* _Task prompt_
Determine how many lines of the listing below contain the string "watch" with matching case, and state only that number.

((

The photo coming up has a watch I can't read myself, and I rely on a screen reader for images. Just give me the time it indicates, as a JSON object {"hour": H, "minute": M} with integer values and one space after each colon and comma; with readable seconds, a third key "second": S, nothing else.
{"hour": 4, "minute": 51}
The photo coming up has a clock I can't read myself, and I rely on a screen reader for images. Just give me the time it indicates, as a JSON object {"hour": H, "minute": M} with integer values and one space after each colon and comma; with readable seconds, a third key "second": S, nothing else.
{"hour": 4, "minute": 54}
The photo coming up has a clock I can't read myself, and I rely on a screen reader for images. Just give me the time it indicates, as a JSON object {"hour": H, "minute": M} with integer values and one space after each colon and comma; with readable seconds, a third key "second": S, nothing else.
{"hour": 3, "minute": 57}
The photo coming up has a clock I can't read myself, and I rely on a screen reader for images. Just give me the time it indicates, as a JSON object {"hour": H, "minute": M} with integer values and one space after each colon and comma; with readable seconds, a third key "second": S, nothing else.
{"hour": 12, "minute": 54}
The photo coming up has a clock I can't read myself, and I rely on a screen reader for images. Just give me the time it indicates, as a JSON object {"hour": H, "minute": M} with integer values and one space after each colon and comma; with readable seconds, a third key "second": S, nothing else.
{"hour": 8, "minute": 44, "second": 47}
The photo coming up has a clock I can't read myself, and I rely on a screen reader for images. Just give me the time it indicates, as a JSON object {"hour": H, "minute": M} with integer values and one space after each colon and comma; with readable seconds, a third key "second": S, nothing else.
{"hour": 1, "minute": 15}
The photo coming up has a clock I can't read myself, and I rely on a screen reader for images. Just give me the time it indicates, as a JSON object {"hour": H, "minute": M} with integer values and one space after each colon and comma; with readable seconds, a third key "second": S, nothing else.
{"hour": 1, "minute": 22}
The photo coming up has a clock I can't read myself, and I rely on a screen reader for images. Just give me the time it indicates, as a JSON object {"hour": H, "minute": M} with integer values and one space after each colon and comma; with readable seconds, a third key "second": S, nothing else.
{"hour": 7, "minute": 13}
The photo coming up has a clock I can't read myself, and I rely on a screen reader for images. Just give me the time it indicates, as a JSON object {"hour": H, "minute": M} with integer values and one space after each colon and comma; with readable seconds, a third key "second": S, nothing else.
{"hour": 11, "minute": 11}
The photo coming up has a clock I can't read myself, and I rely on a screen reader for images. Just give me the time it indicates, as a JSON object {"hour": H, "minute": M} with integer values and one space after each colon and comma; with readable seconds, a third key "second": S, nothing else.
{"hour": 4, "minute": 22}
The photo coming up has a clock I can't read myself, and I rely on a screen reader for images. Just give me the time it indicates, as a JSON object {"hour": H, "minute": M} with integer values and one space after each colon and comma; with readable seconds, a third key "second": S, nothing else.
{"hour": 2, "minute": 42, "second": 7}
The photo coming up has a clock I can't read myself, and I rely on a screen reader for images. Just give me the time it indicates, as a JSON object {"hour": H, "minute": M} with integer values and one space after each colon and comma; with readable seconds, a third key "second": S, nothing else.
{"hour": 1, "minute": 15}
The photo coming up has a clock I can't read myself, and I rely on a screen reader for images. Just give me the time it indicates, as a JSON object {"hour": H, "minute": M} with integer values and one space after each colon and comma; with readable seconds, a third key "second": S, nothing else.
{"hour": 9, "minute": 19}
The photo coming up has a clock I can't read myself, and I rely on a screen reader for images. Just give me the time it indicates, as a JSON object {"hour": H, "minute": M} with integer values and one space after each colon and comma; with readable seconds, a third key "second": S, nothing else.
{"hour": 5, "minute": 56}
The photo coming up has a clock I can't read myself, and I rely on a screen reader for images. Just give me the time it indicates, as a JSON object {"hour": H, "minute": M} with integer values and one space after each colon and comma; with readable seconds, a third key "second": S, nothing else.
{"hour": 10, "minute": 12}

))

* _Completed task_
1